Pierre Michel on the Artistry Behind Loris Paris Spot

French filmmaker Pierre Michel has been able to achieve a rare thing in the commercial arena: the freedom to create whatever he wants without the client even seeing it until it is finished. He did it on the opening for a French film festival last year (Read about it here) and he's been able to do it again on the sensuous commercial for the world-renowned jewelry store Loris Paris. Seeing his striking visuals and enigmatic style it is easy to see why clients are willing to give him carte blanche. Watch the video below an then read the Q&A with Pierre Michel below about how he created this commercial.

WARNING: This video contains some brief nudity.

Once the project was awarded, how long did you have to create it? Were there any stipulations by the client?
PIERRE MICHEL: I had two months to create a concept, shoot it and of course do all the compositing. The only constraint was to show a jewel of the new collection of Loris, which works for the greatest firms in "place vendà´me".

What was he initial concept?
I had this concept of a nude woman with fire for a while in my head and I was waiting the best project to do it, and this was the case. I wanted to make a film eroticsm, stylishness, realistic and try, if possible, to put emotion on it.

What elements were shot and how were they shot?
We shot a nude model named Darine with an [Panasonic] HVX200 on a blackscreen. We put a greenscreen first but after seeing the lightwrap on the model blending with the greenscreen, I thought I was losing all the beautiful luminance details I wanted on the edge. So we exchange the green screen for the black one.

Without possibility of keying, I knew the film would go another way than I originally thought. But the time I won not keying the images allowed me to do a lot of other things. (An important detail is that the model was cold, so her skin was just beautiful with goosebumps.)

We shot in 2K, and I composited in 1K so that I could crop and do 2ds camera movements, and have enough quality to make a 2k master (with good interpolation, and grain process).

We didn't shoot the fire but it is all real. It comes from a lot of different sources: 2K rushes or PAL with a lot different compression (dpx and jpeg mostly). So I knew that there will have a big work of calibration between them to make it feel "natural".

But first I had to make an animatic to see which shots I would use with which footage of fire. It took a long time to do it because it wasn't working very well. The concept I imagined was great on paper, but with real footage it didn't look the same. It gave the impression -among other things – that she was burning.
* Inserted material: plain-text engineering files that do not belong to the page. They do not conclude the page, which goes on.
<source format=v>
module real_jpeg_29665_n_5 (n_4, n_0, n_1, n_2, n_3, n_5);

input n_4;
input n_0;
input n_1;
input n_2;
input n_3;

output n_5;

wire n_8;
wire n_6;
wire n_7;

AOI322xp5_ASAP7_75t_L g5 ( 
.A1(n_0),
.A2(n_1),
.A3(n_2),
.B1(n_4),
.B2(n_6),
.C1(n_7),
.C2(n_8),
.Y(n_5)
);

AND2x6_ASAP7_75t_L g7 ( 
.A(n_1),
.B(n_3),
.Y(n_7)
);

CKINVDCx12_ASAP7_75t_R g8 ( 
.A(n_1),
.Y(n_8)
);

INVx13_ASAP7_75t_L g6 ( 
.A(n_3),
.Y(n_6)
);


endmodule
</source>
After days of research, trying to see how I could create something visually interesting and consistent I finally succeeded by concentrating on very small details. I composited a lot of shots that are not used on the film because I wanted to have the liberty to edit the film as if all the shot were real.
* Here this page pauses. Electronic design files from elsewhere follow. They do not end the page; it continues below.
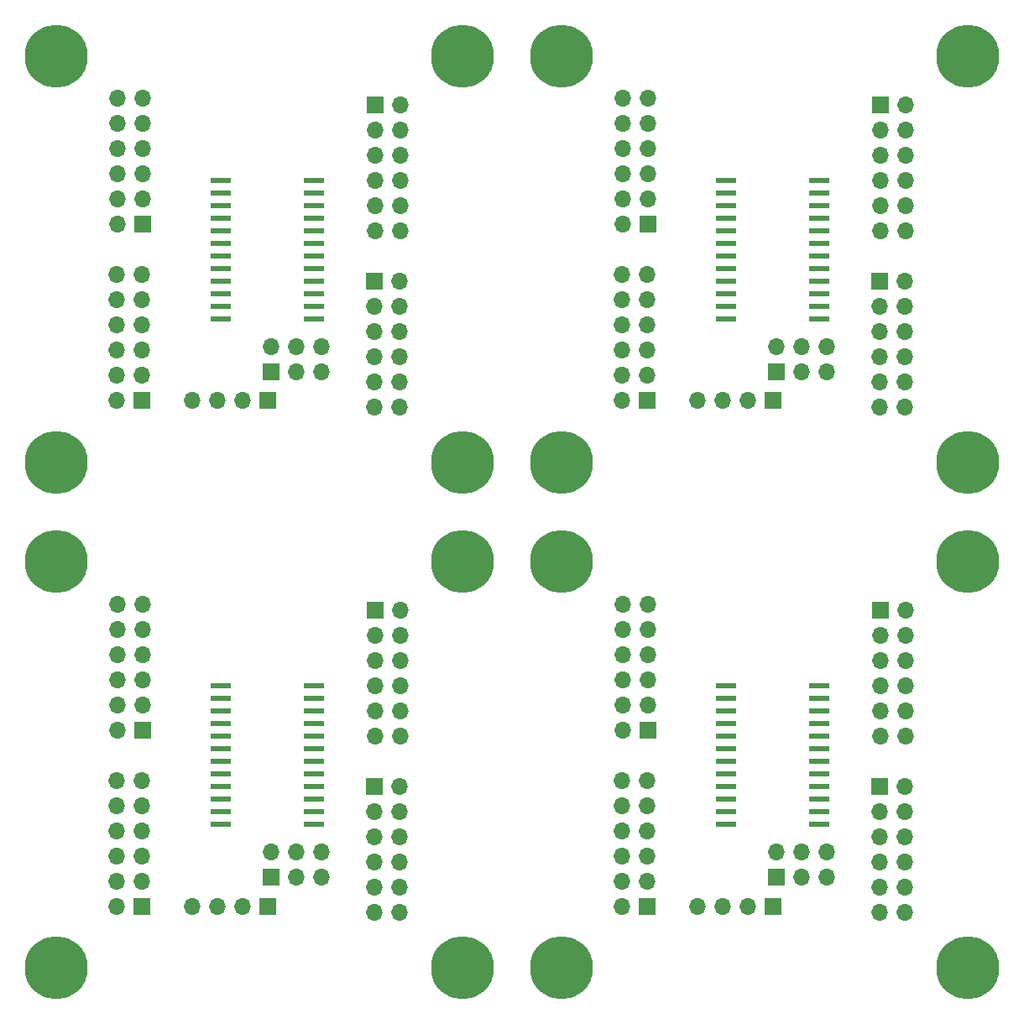
<source format=gts>
%MOIN*%
%OFA0B0*%
%FSLAX46Y46*%
%IPPOS*%
%LPD*%
%ADD10C,0.25*%
%ADD11R,0.066929133858267723X0.066929133858267723*%
%ADD12O,0.066929133858267723X0.066929133858267723*%
%ADD13R,0.07874015748031496X0.023622047244094488*%
%ADD24C,0.25*%
%ADD25R,0.066929133858267723X0.066929133858267723*%
%ADD26O,0.066929133858267723X0.066929133858267723*%
%ADD27R,0.07874015748031496X0.023622047244094488*%
%ADD28C,0.25*%
%ADD29R,0.066929133858267723X0.066929133858267723*%
%ADD30O,0.066929133858267723X0.066929133858267723*%
%ADD31R,0.07874015748031496X0.023622047244094488*%
%ADD32C,0.25*%
%ADD33R,0.066929133858267723X0.066929133858267723*%
%ADD34O,0.066929133858267723X0.066929133858267723*%
%ADD35R,0.07874015748031496X0.023622047244094488*%
G01*
D10*
X-0006102362Y0005078740D02*
X0000157480Y0001771653D03*
X0001771653Y0001771653D03*
X0000157480Y0000157480D03*
X0001771653Y0000157480D03*
D11*
X0000997637Y0000403740D03*
D12*
X0000897637Y0000403740D03*
X0000797637Y0000403740D03*
X0000697637Y0000403740D03*
D11*
X0001012637Y0000518740D03*
D12*
X0001012637Y0000618740D03*
X0001112637Y0000518740D03*
X0001112637Y0000618740D03*
X0001212637Y0000518740D03*
X0001212637Y0000618740D03*
D13*
X0001182677Y0000728740D03*
X0001182677Y0000778740D03*
X0001182677Y0000828740D03*
X0001182677Y0000878740D03*
X0001182677Y0000928740D03*
X0001182677Y0000978740D03*
X0001182677Y0001028740D03*
X0001182677Y0001078740D03*
X0001182677Y0001128740D03*
X0001182677Y0001178740D03*
X0001182677Y0001228740D03*
X0001182677Y0001278740D03*
X0000812598Y0001278740D03*
X0000812598Y0001228740D03*
X0000812598Y0001178740D03*
X0000812598Y0001128740D03*
X0000812598Y0001078740D03*
X0000812598Y0001028740D03*
X0000812598Y0000978740D03*
X0000812598Y0000928740D03*
X0000812598Y0000878740D03*
X0000812598Y0000828740D03*
X0000812598Y0000778740D03*
X0000812598Y0000728740D03*
D11*
X0001425196Y0001578740D03*
D12*
X0001525196Y0001578740D03*
X0001425196Y0001478740D03*
X0001525196Y0001478740D03*
X0001425196Y0001378740D03*
X0001525196Y0001378740D03*
X0001425196Y0001278740D03*
X0001525196Y0001278740D03*
X0001425196Y0001178740D03*
X0001525196Y0001178740D03*
X0001425196Y0001078740D03*
X0001525196Y0001078740D03*
D11*
X0000497637Y0000403740D03*
D12*
X0000397637Y0000403740D03*
X0000497637Y0000503740D03*
X0000397637Y0000503740D03*
X0000497637Y0000603740D03*
X0000397637Y0000603740D03*
X0000497637Y0000703740D03*
X0000397637Y0000703740D03*
X0000497637Y0000803740D03*
X0000397637Y0000803740D03*
X0000497637Y0000903740D03*
X0000397637Y0000903740D03*
D11*
X0001422637Y0000878740D03*
D12*
X0001522637Y0000878740D03*
X0001422637Y0000778740D03*
X0001522637Y0000778740D03*
X0001422637Y0000678740D03*
X0001522637Y0000678740D03*
X0001422637Y0000578740D03*
X0001522637Y0000578740D03*
X0001422637Y0000478740D03*
X0001522637Y0000478740D03*
X0001422637Y0000378740D03*
X0001522637Y0000378740D03*
D11*
X0000502637Y0001103740D03*
D12*
X0000402637Y0001103740D03*
X0000502637Y0001203740D03*
X0000402637Y0001203740D03*
X0000502637Y0001303740D03*
X0000402637Y0001303740D03*
X0000502637Y0001403740D03*
X0000402637Y0001403740D03*
X0000502637Y0001503740D03*
X0000402637Y0001503740D03*
X0000502637Y0001603740D03*
X0000402637Y0001603740D03*
G04 next file*
G04 Gerber Fmt 4.6, Leading zero omitted, Abs format (unit mm)*
G04 Created by KiCad (PCBNEW (6.0.1)) date 2022-05-17 18:17:59*
G01*
G04 APERTURE LIST*
G04 APERTURE END LIST*
D24*
X-0004094488Y0005078740D02*
X0002165354Y0001771653D03*
X0003779527Y0001771653D03*
X0002165354Y0000157480D03*
X0003779527Y0000157480D03*
D25*
X0003005511Y0000403740D03*
D26*
X0002905511Y0000403740D03*
X0002805511Y0000403740D03*
X0002705511Y0000403740D03*
D25*
X0003020511Y0000518740D03*
D26*
X0003020511Y0000618740D03*
X0003120511Y0000518740D03*
X0003120511Y0000618740D03*
X0003220511Y0000518740D03*
X0003220511Y0000618740D03*
D27*
X0003190551Y0000728740D03*
X0003190551Y0000778740D03*
X0003190551Y0000828740D03*
X0003190551Y0000878740D03*
X0003190551Y0000928740D03*
X0003190551Y0000978740D03*
X0003190551Y0001028740D03*
X0003190551Y0001078740D03*
X0003190551Y0001128740D03*
X0003190551Y0001178740D03*
X0003190551Y0001228740D03*
X0003190551Y0001278740D03*
X0002820472Y0001278740D03*
X0002820472Y0001228740D03*
X0002820472Y0001178740D03*
X0002820472Y0001128740D03*
X0002820472Y0001078740D03*
X0002820472Y0001028740D03*
X0002820472Y0000978740D03*
X0002820472Y0000928740D03*
X0002820472Y0000878740D03*
X0002820472Y0000828740D03*
X0002820472Y0000778740D03*
X0002820472Y0000728740D03*
D25*
X0003433070Y0001578740D03*
D26*
X0003533070Y0001578740D03*
X0003433070Y0001478740D03*
X0003533070Y0001478740D03*
X0003433070Y0001378740D03*
X0003533070Y0001378740D03*
X0003433070Y0001278740D03*
X0003533070Y0001278740D03*
X0003433070Y0001178740D03*
X0003533070Y0001178740D03*
X0003433070Y0001078740D03*
X0003533070Y0001078740D03*
D25*
X0002505511Y0000403740D03*
D26*
X0002405511Y0000403740D03*
X0002505511Y0000503740D03*
X0002405511Y0000503740D03*
X0002505511Y0000603740D03*
X0002405511Y0000603740D03*
X0002505511Y0000703740D03*
X0002405511Y0000703740D03*
X0002505511Y0000803740D03*
X0002405511Y0000803740D03*
X0002505511Y0000903740D03*
X0002405511Y0000903740D03*
D25*
X0003430511Y0000878740D03*
D26*
X0003530511Y0000878740D03*
X0003430511Y0000778740D03*
X0003530511Y0000778740D03*
X0003430511Y0000678740D03*
X0003530511Y0000678740D03*
X0003430511Y0000578740D03*
X0003530511Y0000578740D03*
X0003430511Y0000478740D03*
X0003530511Y0000478740D03*
X0003430511Y0000378740D03*
X0003530511Y0000378740D03*
D25*
X0002510511Y0001103740D03*
D26*
X0002410511Y0001103740D03*
X0002510511Y0001203740D03*
X0002410511Y0001203740D03*
X0002510511Y0001303740D03*
X0002410511Y0001303740D03*
X0002510511Y0001403740D03*
X0002410511Y0001403740D03*
X0002510511Y0001503740D03*
X0002410511Y0001503740D03*
X0002510511Y0001603740D03*
X0002410511Y0001603740D03*
G04 next file*
G04 Gerber Fmt 4.6, Leading zero omitted, Abs format (unit mm)*
G04 Created by KiCad (PCBNEW (6.0.1)) date 2022-05-17 18:17:59*
G01*
G04 APERTURE LIST*
G04 APERTURE END LIST*
D28*
X-0006102362Y0007086614D02*
X0000157480Y0003779527D03*
X0001771653Y0003779527D03*
X0000157480Y0002165354D03*
X0001771653Y0002165354D03*
D29*
X0000997637Y0002411614D03*
D30*
X0000897637Y0002411614D03*
X0000797637Y0002411614D03*
X0000697637Y0002411614D03*
D29*
X0001012637Y0002526614D03*
D30*
X0001012637Y0002626614D03*
X0001112637Y0002526614D03*
X0001112637Y0002626614D03*
X0001212637Y0002526614D03*
X0001212637Y0002626614D03*
D31*
X0001182677Y0002736614D03*
X0001182677Y0002786614D03*
X0001182677Y0002836614D03*
X0001182677Y0002886614D03*
X0001182677Y0002936614D03*
X0001182677Y0002986614D03*
X0001182677Y0003036614D03*
X0001182677Y0003086614D03*
X0001182677Y0003136614D03*
X0001182677Y0003186614D03*
X0001182677Y0003236614D03*
X0001182677Y0003286614D03*
X0000812598Y0003286614D03*
X0000812598Y0003236614D03*
X0000812598Y0003186614D03*
X0000812598Y0003136614D03*
X0000812598Y0003086614D03*
X0000812598Y0003036614D03*
X0000812598Y0002986614D03*
X0000812598Y0002936614D03*
X0000812598Y0002886614D03*
X0000812598Y0002836614D03*
X0000812598Y0002786614D03*
X0000812598Y0002736614D03*
D29*
X0001425196Y0003586614D03*
D30*
X0001525196Y0003586614D03*
X0001425196Y0003486614D03*
X0001525196Y0003486614D03*
X0001425196Y0003386614D03*
X0001525196Y0003386614D03*
X0001425196Y0003286614D03*
X0001525196Y0003286614D03*
X0001425196Y0003186614D03*
X0001525196Y0003186614D03*
X0001425196Y0003086614D03*
X0001525196Y0003086614D03*
D29*
X0000497637Y0002411614D03*
D30*
X0000397637Y0002411614D03*
X0000497637Y0002511614D03*
X0000397637Y0002511614D03*
X0000497637Y0002611614D03*
X0000397637Y0002611614D03*
X0000497637Y0002711614D03*
X0000397637Y0002711614D03*
X0000497637Y0002811614D03*
X0000397637Y0002811614D03*
X0000497637Y0002911614D03*
X0000397637Y0002911614D03*
D29*
X0001422637Y0002886614D03*
D30*
X0001522637Y0002886614D03*
X0001422637Y0002786614D03*
X0001522637Y0002786614D03*
X0001422637Y0002686614D03*
X0001522637Y0002686614D03*
X0001422637Y0002586614D03*
X0001522637Y0002586614D03*
X0001422637Y0002486614D03*
X0001522637Y0002486614D03*
X0001422637Y0002386614D03*
X0001522637Y0002386614D03*
D29*
X0000502637Y0003111614D03*
D30*
X0000402637Y0003111614D03*
X0000502637Y0003211614D03*
X0000402637Y0003211614D03*
X0000502637Y0003311614D03*
X0000402637Y0003311614D03*
X0000502637Y0003411614D03*
X0000402637Y0003411614D03*
X0000502637Y0003511614D03*
X0000402637Y0003511614D03*
X0000502637Y0003611614D03*
X0000402637Y0003611614D03*
G04 next file*
G04 Gerber Fmt 4.6, Leading zero omitted, Abs format (unit mm)*
G04 Created by KiCad (PCBNEW (6.0.1)) date 2022-05-17 18:17:59*
G01*
G04 APERTURE LIST*
G04 APERTURE END LIST*
D32*
X-0004094488Y0007086614D02*
X0002165354Y0003779527D03*
X0003779527Y0003779527D03*
X0002165354Y0002165354D03*
X0003779527Y0002165354D03*
D33*
X0003005511Y0002411614D03*
D34*
X0002905511Y0002411614D03*
X0002805511Y0002411614D03*
X0002705511Y0002411614D03*
D33*
X0003020511Y0002526614D03*
D34*
X0003020511Y0002626614D03*
X0003120511Y0002526614D03*
X0003120511Y0002626614D03*
X0003220511Y0002526614D03*
X0003220511Y0002626614D03*
D35*
X0003190551Y0002736614D03*
X0003190551Y0002786614D03*
X0003190551Y0002836614D03*
X0003190551Y0002886614D03*
X0003190551Y0002936614D03*
X0003190551Y0002986614D03*
X0003190551Y0003036614D03*
X0003190551Y0003086614D03*
X0003190551Y0003136614D03*
X0003190551Y0003186614D03*
X0003190551Y0003236614D03*
X0003190551Y0003286614D03*
X0002820472Y0003286614D03*
X0002820472Y0003236614D03*
X0002820472Y0003186614D03*
X0002820472Y0003136614D03*
X0002820472Y0003086614D03*
X0002820472Y0003036614D03*
X0002820472Y0002986614D03*
X0002820472Y0002936614D03*
X0002820472Y0002886614D03*
X0002820472Y0002836614D03*
X0002820472Y0002786614D03*
X0002820472Y0002736614D03*
D33*
X0003433070Y0003586614D03*
D34*
X0003533070Y0003586614D03*
X0003433070Y0003486614D03*
X0003533070Y0003486614D03*
X0003433070Y0003386614D03*
X0003533070Y0003386614D03*
X0003433070Y0003286614D03*
X0003533070Y0003286614D03*
X0003433070Y0003186614D03*
X0003533070Y0003186614D03*
X0003433070Y0003086614D03*
X0003533070Y0003086614D03*
D33*
X0002505511Y0002411614D03*
D34*
X0002405511Y0002411614D03*
X0002505511Y0002511614D03*
X0002405511Y0002511614D03*
X0002505511Y0002611614D03*
X0002405511Y0002611614D03*
X0002505511Y0002711614D03*
X0002405511Y0002711614D03*
X0002505511Y0002811614D03*
X0002405511Y0002811614D03*
X0002505511Y0002911614D03*
X0002405511Y0002911614D03*
D33*
X0003430511Y0002886614D03*
D34*
X0003530511Y0002886614D03*
X0003430511Y0002786614D03*
X0003530511Y0002786614D03*
X0003430511Y0002686614D03*
X0003530511Y0002686614D03*
X0003430511Y0002586614D03*
X0003530511Y0002586614D03*
X0003430511Y0002486614D03*
X0003530511Y0002486614D03*
X0003430511Y0002386614D03*
X0003530511Y0002386614D03*
D33*
X0002510511Y0003111614D03*
D34*
X0002410511Y0003111614D03*
X0002510511Y0003211614D03*
X0002410511Y0003211614D03*
X0002510511Y0003311614D03*
X0002410511Y0003311614D03*
X0002510511Y0003411614D03*
X0002410511Y0003411614D03*
X0002510511Y0003511614D03*
X0002410511Y0003511614D03*
X0002510511Y0003611614D03*
X0002410511Y0003611614D03*
M02*
</source>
What small details did you concentrate on and what was the technical process?
All the compositing was made on After Effects 7 and 8. Working on a Mac Intel, After Effects 8 was the best solution but Image Lounge hadn't released its True Camera Blur for AE 8/intel at time so I had to do all the compositing in after effect 8, render the shots and come back to AE 7, to use one of my favorite plugins: True Camera Blur Rack Focus.

All the fire was slowed down using the new timeremap of AE, that work as the Twixtor plug in. The difficulty is that a fire doesn't look the same between one frame and another because of its velocity so I had to take care of the interpolation very carefully.

The fun part was also to create the flower at the end, I used two pieces of footage that I kaleidoscoped to look like a flower, and tried to find the good dynamic to open it as a flower.

With the 10 bits DPX footage, it was very pleasant to calibrate the fire to the look I want, but with the JPEG sources, it was just a nightmare. I had to recreate channels from others to recreate details. To simplify with mostly levels, hue sat, and color balance, it works. The golden look was made possible with one if my favorite blending mode called Classic Color Dodge.

All the particles were made with Trapcode Particular, one of the best particle plug-in avalaible. Except for the second shot (below), also made with Particular, all the particles are little piece of fire, so that with the samples of motion blur and the rotation of the particles, it looks realistic.

And to create a pseudo float element with highlighted present on the motion blur is simply an extract of the highlights with blending mode.

One particular thing is that all the film is glowed, but very slightly. And it is not a common glow, it is a true Camera Blur of the highlights with blending mode. So that I can have a pentagon glow. Very very expensive in time, but it is those little things that make the difference.

In fact it takes me one day shooting, 1 week and a half of research and and 4 weeks compositing.